Chapter 18: lojbau mekso: Mathematical Expressions in Lojban
The following cmavo are discussed in this section:
ju'u VUhU to the base dau PA hex digit A = 10 fei PA hex digit B = 11 gai PA hex digit C = 12 jau PA hex digit D = 13 rei PA hex digit E = 14 vai PA hex digit F = 15 pi'e PA compound base point
In normal contexts, Lojban assumes that all numbers are expressed in the decimal (base 10) system. However, other bases are possible, and may be appropriate in particular circumstances.
To specify a number in a particular base, the VUhU operator “ju'u” is suitable:
✥10.1 li pa no pa no ju'u re du li pa no the-number 1010 base 2 equals the-number 10
Here, the final “pa no” is assumed to be base 10, as usual; so is the base specification. (The base may also be changed permanently by a metalinguistic specification; no standard way of doing so has as yet been worked out.)
Lojban has digits for representing bases up to 16, because 16 is a base often used in computer applications. In English, it is customary to use the letters A-F as the base 16 digits equivalent to the numbers ten through fifteen. In Lojban, this ambiguity is avoided:
✥10.2 li daufeigai ju'u paxa du li rezevobi the-number ABC base 16 equals the-number 2748 ✥10.3 li jaureivai ju'u paxa du li cimuxaze the-number DEF base 16 equals the-number 3567
Note the pattern in the cmavo: the diphthongs “au”, “ei”, “ai” are used twice in the same order. The digits for A to D use consonants different from those used in the decimal digit cmavo; E and F unfortunately overlap 2 and 4 — there was simply not enough available cmavo space to make a full differentiation possible. The cmavo are also in alphabetical order.
The base point “pi” is used in non-decimal bases just as in base 10:
✥10.4 li vai pi bi ju'u paxa du li pamu pi mu the-number F.8 base 16 equals the-number 15.5
Since “ju'u” is an operator of selma'o VUhU, it is grammatical to use any operand as the left argument. Semantically, however, it is undefined to use anything but a numeral string on the left. The reason to make “ju'u” an operator is to allow reference to a base which is not a constant.

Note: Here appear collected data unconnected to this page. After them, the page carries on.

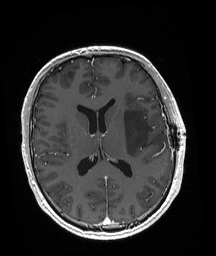
Brain MRI from a brain-tumour surgery series, one axial slice. Position 88 of 192 along the scan axis. T1-weighted post-contrast. 1 mm slice thickness. 216 × 256 image matrix, field of view 211 × 250 mm. From the clinical record (not read from this slice): histopathology: Astrocytoma; WHO grade: 3; IDH mutation: yes; tumour location: Left Posterior Frontal.
Annotated regions visible in this slice (expert manual segmentation):
- tumour: bounding box (x1, y1, x2, y2) in pixels: (123, 109, 163, 157)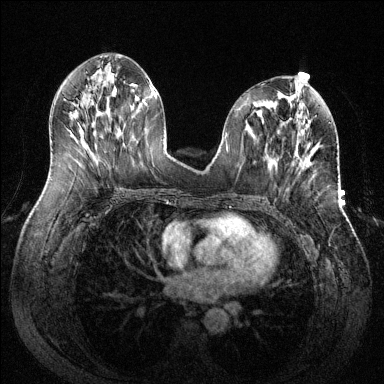
Breast MRI (dynamic contrast-enhanced), one axial slice. Slice 59 of 144 in the series (ordered by position). Dynamic contrast-enhanced series, time point 2 of 6 at this slice position (early post-contrast). 1.5 T. TE 1.6 ms, TR 4.6 ms. 1.2 mm slice thickness. 384 × 384 image matrix, field of view 380 × 380 mm. Female patient.
Outlined on this slice (semi-automatic segmentation, software-assisted and operator-edited):
- enhancing-tissue mask used for the functional tumour volume (all voxels passing the contrast-enhancement thresholds inside the analysis volume; usually the tumour): bounding box <299,155,310,167> (left, top, right, bottom; pixels)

There are some numerical values that require a “base” that varies from digit to digit. For example, times represented in hours, minutes, and seconds have, in effect, three “digits”: the first is base 24, the second and third are base 60. To express such numbers, the compound base separator “pi'e” is used:
✥10.5 ci pi'e rere pi'e vono 3:22:40
Each digit sequence separated by instances of “pi'e” is expressed in decimal notation, but the number as a whole is not decimal and can only be added and subtracted by special rules:
✥10.6 li ci pi'e rere pi'e vono su'i pi'e ci pi'e cici du li ci pi'e rexa pi'e paci the-number 3:22:40 plus :3:33 equals the-number 3:26:13 3:22:40 + 0:3:33 = 3:26:13
The same mechanism using “pi'e” can be used to express numbers which have a base larger than 16. For example, base-20 Mayan mathematics might use digits from “no” to “paso”, each separated by “pi'e”:
✥10.7 li pa pi'e re pi'e ci ju'u reno du li vovoci the-number 1;2;3 base 20 equals the-number 443
Carefully note the difference between:
✥10.8 pano ju'u reno the-digit-10 base 20
which is equal to ten, and:
✥10.9 pa pi'e no ju'u reno 1;0 base 20
which is equal to twenty.
Both “pi” and “pi'e” can be used to express large-base decimal fractions:
✥10.10 li pa pi'e vo pi ze ju'u reno du li re vo pi ci mu the-number 1;4.7 base 20 equals the-number 24.35
“pi'e” is also used where the base of each digit is vague, as in the numbering of the examples in this chapter:
✥10.11 dei jufra panopi'epapamoi This-utterance is-a-sentence-type-of 10;11th-thing. This is Sentence 10.11.